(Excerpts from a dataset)
§

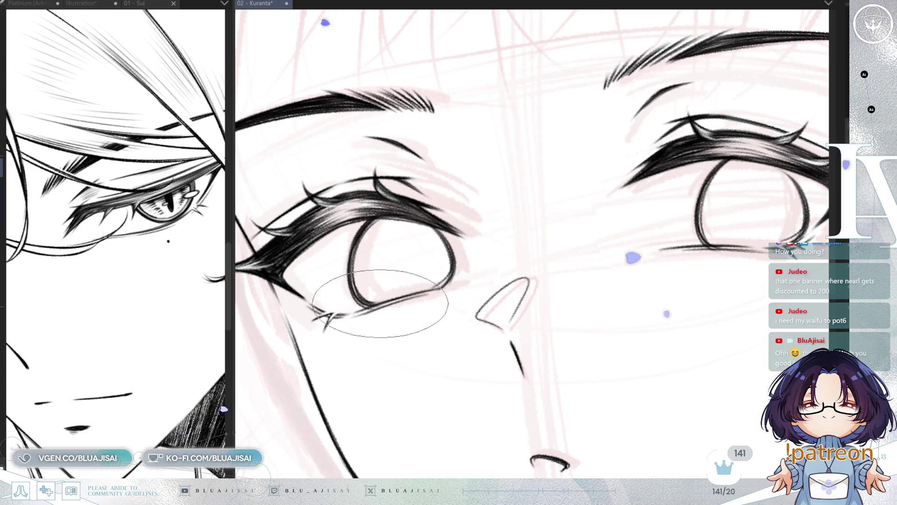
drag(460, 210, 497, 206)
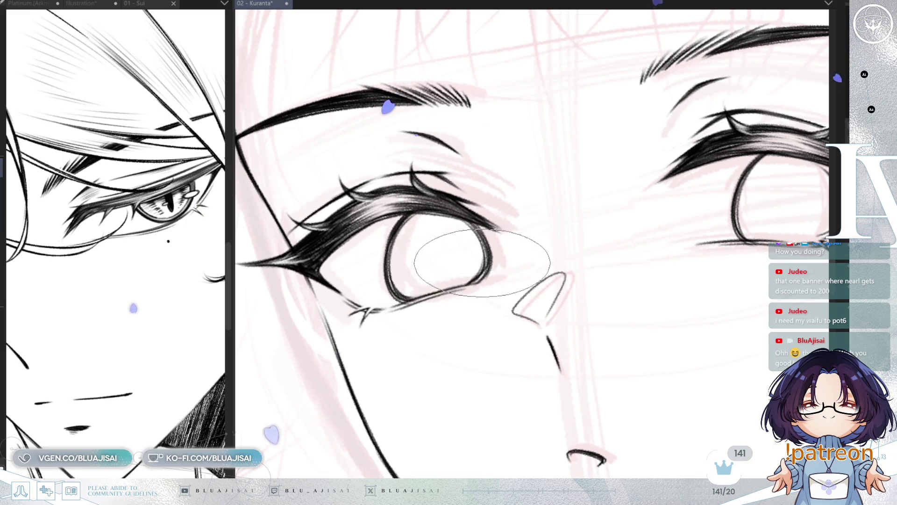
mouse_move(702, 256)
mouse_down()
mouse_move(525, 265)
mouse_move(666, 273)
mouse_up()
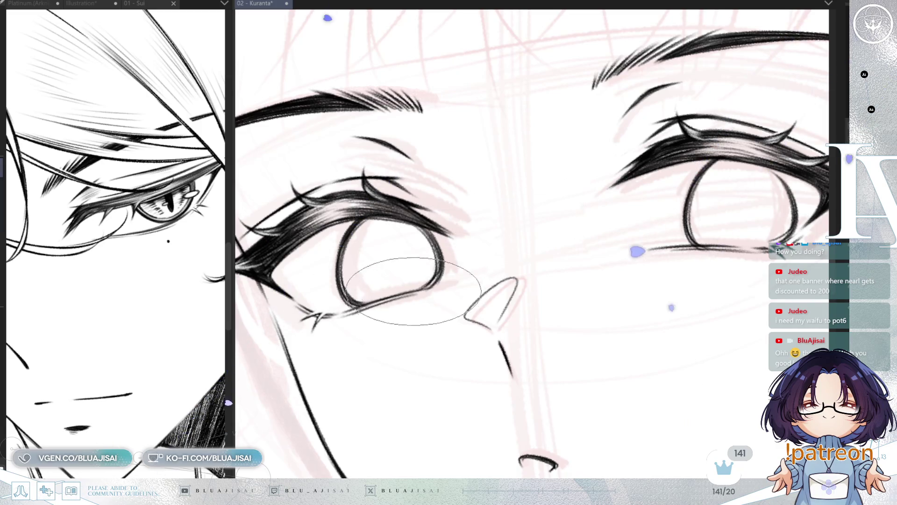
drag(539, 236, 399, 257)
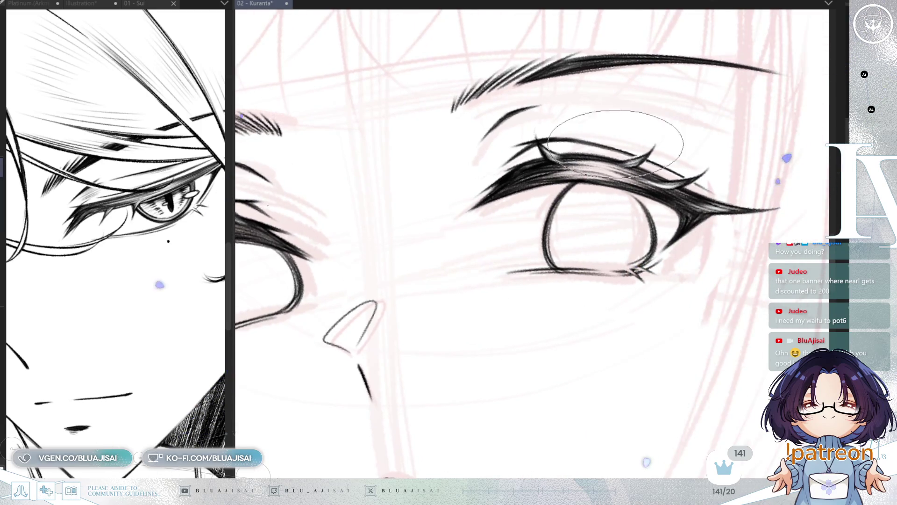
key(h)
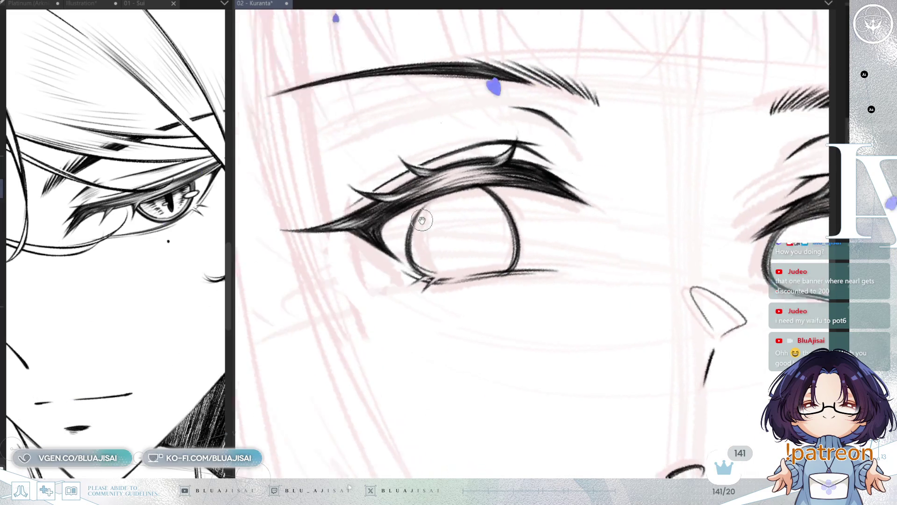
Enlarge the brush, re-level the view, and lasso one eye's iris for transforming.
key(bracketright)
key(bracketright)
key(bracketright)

§

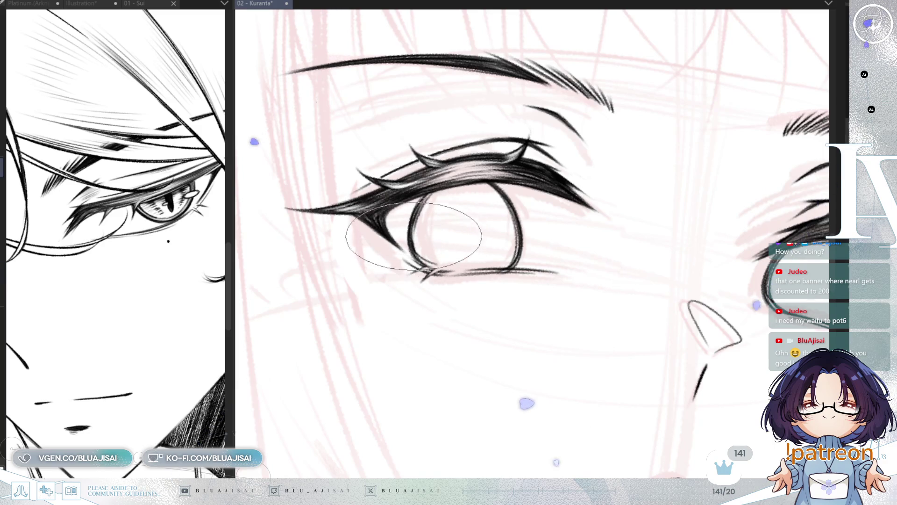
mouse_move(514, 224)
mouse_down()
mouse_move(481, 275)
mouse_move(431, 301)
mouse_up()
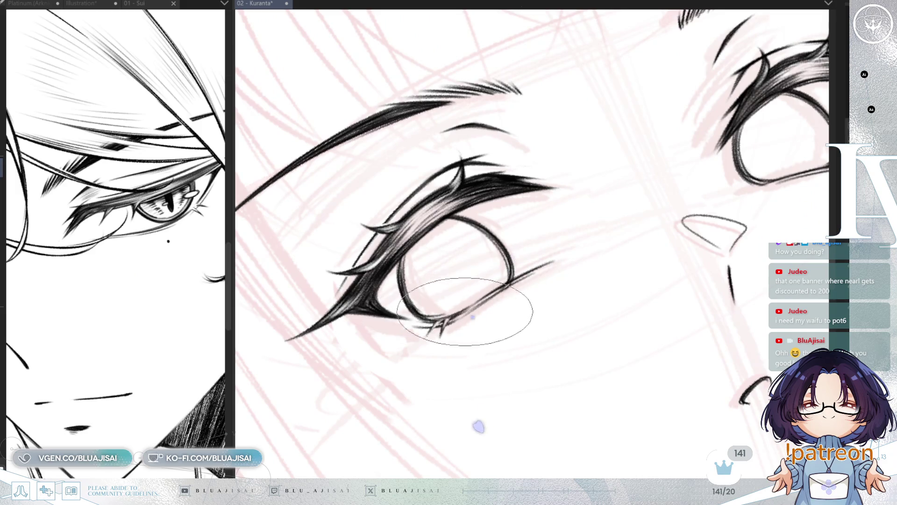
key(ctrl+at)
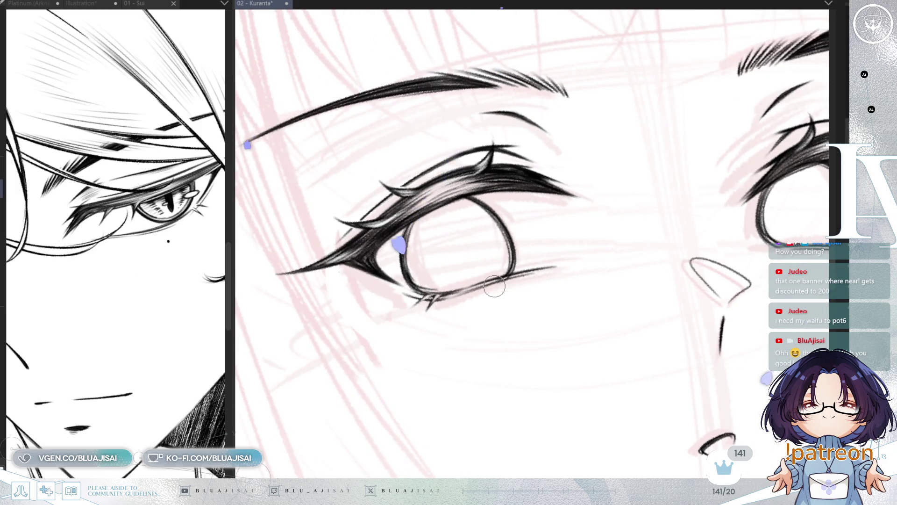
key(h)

§

### The task
The answer should be nothing but the number of lines above that contain "drag".

### Task output
2